After a lot of thinking, and finishing up other projects, it wasn’t until 2016 that I started some serious planning for the cards. I collected information about what I wanted for the individual cards and started storing these in A4 lever arch files. This has now expanded to cover seven folders.

The theme of the deck is influenced by vintage photography from the Victorian and Edwardian eras, inspired by images of fortune tellers, gypsies, dancers, silent movie stars and film stills. Some of these images appear in the header image at the top of this page. Add to that Victorian and Renaissance paintings and symbolism and references to tarot decks through the ages from the Visconti deck to Tarot de Marseille, to the French occultist decks and onto the Rider Waite deck and then more modern decks.

My approach to card design has been in two parts.

Firstly, what do the tarot cards mean to me? What are the key elements and symbolism of a card that are the core of the meaning for that card?

Secondly, how do I incorporate those elements and symbols in an image created by the wet plate collodion process and with the aesthetic mentioned above?

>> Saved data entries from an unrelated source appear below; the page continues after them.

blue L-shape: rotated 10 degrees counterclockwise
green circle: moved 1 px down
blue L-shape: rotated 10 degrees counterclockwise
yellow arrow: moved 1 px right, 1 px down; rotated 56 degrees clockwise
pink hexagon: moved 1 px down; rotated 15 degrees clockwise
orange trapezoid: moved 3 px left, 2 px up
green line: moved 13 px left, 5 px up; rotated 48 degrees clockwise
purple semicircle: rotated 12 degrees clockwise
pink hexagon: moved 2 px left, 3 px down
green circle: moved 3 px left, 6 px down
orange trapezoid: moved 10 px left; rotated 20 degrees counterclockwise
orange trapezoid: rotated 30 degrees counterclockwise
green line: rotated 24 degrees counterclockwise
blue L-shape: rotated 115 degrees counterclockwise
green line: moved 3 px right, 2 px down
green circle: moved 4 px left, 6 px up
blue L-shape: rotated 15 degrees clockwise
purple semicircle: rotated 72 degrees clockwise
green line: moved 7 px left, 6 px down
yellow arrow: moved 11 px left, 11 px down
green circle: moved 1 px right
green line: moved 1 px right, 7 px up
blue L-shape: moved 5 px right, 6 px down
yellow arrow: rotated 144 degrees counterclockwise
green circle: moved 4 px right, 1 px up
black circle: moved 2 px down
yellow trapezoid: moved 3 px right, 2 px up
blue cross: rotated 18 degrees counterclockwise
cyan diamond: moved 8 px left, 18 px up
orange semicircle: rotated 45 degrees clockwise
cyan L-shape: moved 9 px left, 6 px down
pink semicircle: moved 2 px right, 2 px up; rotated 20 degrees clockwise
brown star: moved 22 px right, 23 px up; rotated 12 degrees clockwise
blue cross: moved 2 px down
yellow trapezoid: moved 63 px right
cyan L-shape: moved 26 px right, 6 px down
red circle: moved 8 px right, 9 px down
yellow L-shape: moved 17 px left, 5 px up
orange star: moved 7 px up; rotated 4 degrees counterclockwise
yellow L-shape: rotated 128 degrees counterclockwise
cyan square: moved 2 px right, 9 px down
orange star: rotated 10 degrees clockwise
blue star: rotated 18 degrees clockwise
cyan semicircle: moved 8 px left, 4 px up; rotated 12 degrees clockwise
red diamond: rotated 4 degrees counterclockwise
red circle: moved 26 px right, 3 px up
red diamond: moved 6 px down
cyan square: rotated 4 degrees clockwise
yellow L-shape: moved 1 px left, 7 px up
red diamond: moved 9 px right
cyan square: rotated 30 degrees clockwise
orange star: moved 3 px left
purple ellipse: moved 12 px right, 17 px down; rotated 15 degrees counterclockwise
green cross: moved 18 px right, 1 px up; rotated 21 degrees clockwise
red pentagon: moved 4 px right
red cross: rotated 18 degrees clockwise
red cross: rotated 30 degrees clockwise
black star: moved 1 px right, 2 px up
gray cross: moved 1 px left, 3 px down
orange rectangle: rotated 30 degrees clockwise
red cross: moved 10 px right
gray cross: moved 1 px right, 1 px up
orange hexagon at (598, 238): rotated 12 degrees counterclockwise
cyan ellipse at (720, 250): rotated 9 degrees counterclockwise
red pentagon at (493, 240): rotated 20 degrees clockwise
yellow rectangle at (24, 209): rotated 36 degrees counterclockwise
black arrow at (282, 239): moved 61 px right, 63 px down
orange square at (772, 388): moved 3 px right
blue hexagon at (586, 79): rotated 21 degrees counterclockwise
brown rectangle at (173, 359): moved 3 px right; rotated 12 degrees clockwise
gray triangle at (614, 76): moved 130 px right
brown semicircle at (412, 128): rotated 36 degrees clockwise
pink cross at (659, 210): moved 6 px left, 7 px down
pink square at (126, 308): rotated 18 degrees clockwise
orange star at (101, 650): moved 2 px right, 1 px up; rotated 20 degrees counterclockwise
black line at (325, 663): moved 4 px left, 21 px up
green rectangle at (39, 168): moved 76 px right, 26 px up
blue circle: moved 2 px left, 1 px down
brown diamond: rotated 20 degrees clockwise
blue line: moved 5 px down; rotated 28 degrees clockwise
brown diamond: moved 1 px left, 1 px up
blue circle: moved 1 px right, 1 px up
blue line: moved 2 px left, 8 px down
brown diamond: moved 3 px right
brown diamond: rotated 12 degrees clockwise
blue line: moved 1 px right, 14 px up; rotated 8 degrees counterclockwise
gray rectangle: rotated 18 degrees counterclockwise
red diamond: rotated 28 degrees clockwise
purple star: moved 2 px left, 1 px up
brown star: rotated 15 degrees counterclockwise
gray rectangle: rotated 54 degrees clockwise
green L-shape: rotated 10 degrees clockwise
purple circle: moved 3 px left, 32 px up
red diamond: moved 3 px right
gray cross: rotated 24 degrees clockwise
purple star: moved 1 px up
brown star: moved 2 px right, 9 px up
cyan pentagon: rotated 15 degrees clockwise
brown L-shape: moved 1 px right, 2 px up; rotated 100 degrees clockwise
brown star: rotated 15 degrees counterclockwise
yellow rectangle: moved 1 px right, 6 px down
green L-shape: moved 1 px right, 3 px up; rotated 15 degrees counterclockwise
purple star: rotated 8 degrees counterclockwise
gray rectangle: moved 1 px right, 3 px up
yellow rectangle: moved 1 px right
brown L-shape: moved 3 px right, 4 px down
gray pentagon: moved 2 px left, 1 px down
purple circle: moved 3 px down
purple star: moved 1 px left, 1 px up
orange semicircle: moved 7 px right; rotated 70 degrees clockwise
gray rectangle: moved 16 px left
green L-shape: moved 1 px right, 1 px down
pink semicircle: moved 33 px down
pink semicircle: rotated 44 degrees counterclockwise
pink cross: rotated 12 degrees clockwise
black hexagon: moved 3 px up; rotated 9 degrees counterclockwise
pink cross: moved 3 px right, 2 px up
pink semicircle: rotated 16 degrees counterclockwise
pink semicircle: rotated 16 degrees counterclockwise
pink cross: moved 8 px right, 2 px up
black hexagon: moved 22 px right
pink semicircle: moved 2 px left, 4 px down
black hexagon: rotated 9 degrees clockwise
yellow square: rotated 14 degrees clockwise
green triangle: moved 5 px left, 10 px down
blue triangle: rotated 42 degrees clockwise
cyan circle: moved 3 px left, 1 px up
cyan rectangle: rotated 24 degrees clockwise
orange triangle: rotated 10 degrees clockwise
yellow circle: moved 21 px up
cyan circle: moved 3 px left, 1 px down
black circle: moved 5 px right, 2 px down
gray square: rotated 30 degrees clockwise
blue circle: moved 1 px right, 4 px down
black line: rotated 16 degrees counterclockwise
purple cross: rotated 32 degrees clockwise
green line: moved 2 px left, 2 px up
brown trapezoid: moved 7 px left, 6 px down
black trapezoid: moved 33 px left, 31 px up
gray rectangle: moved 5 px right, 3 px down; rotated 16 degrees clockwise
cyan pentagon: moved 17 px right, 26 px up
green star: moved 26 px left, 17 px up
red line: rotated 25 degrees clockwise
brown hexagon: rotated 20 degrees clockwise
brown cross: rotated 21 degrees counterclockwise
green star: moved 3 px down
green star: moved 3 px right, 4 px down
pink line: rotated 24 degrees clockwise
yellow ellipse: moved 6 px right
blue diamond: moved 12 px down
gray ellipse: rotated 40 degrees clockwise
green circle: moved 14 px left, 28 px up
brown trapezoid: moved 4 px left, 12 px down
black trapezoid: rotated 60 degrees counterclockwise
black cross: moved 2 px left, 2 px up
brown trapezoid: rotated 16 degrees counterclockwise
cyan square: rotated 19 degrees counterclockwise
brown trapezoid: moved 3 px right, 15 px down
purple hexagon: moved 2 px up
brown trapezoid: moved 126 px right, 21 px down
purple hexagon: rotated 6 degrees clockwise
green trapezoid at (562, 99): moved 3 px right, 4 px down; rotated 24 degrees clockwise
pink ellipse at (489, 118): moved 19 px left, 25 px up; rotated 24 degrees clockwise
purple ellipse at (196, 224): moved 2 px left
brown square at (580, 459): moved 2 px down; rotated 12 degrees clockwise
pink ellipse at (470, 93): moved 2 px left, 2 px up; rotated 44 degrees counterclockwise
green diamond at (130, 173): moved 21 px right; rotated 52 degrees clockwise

In addition to these factors, I also have to consider the following:

  • Wet plate collodion has some distinct issues that need to be considered in the design stage of the image.
  •  As a photographic deck created without the use of Photoshop or collage techniques, costumes, props and accessories all need to be acquired.
  • I don’t want to use the same model on more than one card (although there is a case to do so for some cards if we consider the major arcana as a journey) so will need a large number of models.

Over the next few blogs, I will consider the above five areas in more detail.

Welcome to the Jook Tarot

So after working on this project for a very very long time, I have finally decided to get this website up and running to share the process. A lot of work has been undertaken already in the creation of this deck, and I will summarise this in my first proper blog post.

At the time of writing this post, I have fully designed and sketched 19 of the 22 major arcana and will be in a position to start photographing the images when I have acquired the relevant props.